(GIVEN ENTRIES)
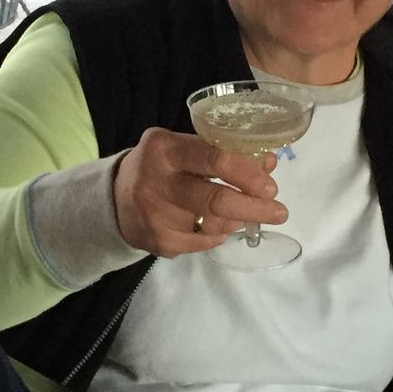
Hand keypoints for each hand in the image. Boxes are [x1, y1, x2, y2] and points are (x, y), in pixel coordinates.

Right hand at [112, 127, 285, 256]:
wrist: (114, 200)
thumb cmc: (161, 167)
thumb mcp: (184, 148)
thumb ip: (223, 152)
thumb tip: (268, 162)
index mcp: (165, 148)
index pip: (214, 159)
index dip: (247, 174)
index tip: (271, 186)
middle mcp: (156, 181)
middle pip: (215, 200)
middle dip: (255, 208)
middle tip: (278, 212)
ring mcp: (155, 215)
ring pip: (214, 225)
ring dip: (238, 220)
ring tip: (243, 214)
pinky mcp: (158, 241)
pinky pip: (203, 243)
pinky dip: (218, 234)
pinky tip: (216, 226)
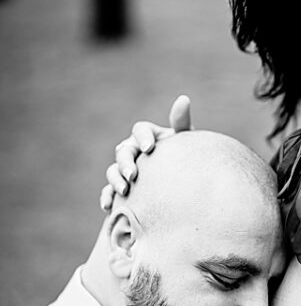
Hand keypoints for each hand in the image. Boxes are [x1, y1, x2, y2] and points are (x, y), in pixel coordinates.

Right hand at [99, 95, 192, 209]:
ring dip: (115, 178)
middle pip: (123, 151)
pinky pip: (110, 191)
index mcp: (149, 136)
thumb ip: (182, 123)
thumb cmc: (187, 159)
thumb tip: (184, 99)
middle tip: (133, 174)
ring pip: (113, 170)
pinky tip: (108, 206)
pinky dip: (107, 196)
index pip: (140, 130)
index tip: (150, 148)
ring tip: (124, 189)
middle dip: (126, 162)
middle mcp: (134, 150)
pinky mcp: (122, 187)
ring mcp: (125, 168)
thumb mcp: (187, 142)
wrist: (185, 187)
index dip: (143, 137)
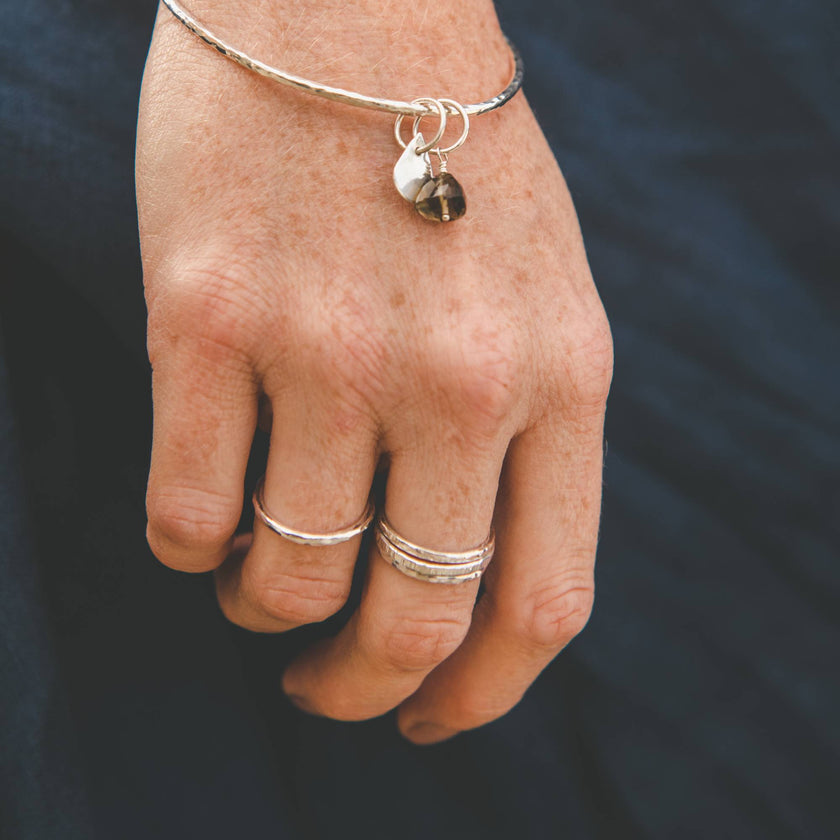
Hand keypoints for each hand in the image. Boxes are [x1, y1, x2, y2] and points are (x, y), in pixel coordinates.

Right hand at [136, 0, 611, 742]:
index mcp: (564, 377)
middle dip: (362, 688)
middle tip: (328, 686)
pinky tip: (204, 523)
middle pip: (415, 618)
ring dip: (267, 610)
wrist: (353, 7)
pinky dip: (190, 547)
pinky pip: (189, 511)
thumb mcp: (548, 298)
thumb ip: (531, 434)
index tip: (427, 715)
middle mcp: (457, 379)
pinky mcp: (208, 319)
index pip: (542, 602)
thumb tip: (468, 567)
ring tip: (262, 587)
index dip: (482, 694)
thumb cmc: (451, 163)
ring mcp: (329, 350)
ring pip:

(AIM OF THE TASK) Using the material above, reproduce only the lines that run from the line with "index mcp: (149, 136)" up to and including the line with "index dip: (482, 694)", exactly, with the pictures dropped.

(RESULT)
index mcp: (149, 136)
thumb ip: (182, 123)
thumb cmc: (187, 159)
thumb tip: (184, 99)
middle tip: (133, 174)
ring pip: (113, 170)
pinky tip: (108, 206)
pinky dip: (107, 196)
index pip: (140, 130)
index tip: (150, 148)
ring tip: (124, 189)
middle dip: (126, 162)
middle mcp: (134, 150)
pinky mcp: (122, 187)
ring mcp: (125, 168)
thumb mcp: (187, 142)
wrist: (185, 187)
index dip: (143, 137)
Hand keypoints for each hand in the image. Boxes are [x1, y1, x2, y2] and points are (x, y), in pixel coordinates.

Right hand at [136, 0, 611, 742]:
index mcp: (564, 377)
middle dip: (362, 688)
middle tip: (328, 686)
pinky tip: (204, 523)
middle pip: (415, 618)
ring dip: (267, 610)
wrist: (353, 7)
pinky dip: (190, 547)
pinky pip: (189, 511)
thumb mcp: (548, 298)
thumb ip: (531, 434)
index tip: (427, 715)
middle mcp: (457, 379)
pinky mcp: (208, 319)
index pip: (542, 602)
thumb tip: (468, 567)
ring tip: (262, 587)
index dip: (482, 694)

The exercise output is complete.